> [TO-DO ITEM]: Set down, word for word, every line of the material below from the one containing "Brave ugradbene od inoxa AISI" through the one containing "rassurante, peut être", but none of its pictures.

> [RECORDS SUPPLIED]:
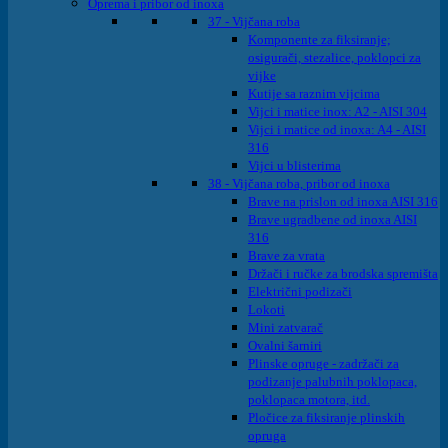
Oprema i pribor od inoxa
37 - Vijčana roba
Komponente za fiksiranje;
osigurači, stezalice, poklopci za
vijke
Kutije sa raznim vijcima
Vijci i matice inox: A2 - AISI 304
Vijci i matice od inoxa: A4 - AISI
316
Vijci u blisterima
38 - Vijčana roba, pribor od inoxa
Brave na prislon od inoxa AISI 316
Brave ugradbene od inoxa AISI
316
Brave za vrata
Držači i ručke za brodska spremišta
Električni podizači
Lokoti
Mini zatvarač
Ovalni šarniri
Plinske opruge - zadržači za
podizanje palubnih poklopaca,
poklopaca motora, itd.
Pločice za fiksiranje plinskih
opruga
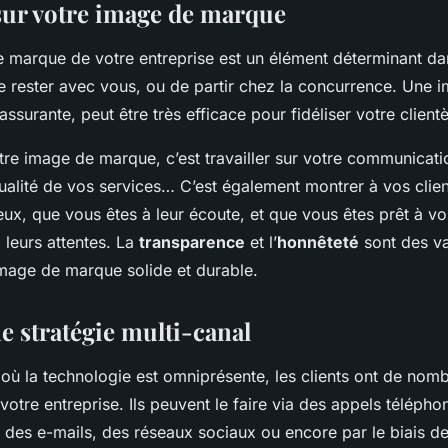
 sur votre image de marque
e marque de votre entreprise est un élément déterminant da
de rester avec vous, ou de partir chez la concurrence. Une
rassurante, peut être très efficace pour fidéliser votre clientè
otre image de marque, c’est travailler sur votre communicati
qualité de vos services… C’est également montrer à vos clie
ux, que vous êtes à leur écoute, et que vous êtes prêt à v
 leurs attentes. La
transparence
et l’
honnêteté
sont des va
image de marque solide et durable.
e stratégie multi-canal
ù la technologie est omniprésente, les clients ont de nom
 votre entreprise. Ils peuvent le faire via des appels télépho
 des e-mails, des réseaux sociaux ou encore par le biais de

> [FINISHED TASK]:
Brave ugradbene od inoxa AISI
316
Brave za vrata
Držači i ručke za brodska spremišta
Električni podizači
Lokoti
Mini zatvarač
Ovalni šarniri
Plinske opruge - zadržači za
podizanje palubnih poklopaca,
poklopaca motora, itd.
Pločice za fiksiranje plinskih
opruga
 sur votre image de marque
e marque de votre entreprise est un élément déterminant da
de rester avec vous, ou de partir chez la concurrence. Une
rassurante, peut être très efficace pour fidéliser votre clientè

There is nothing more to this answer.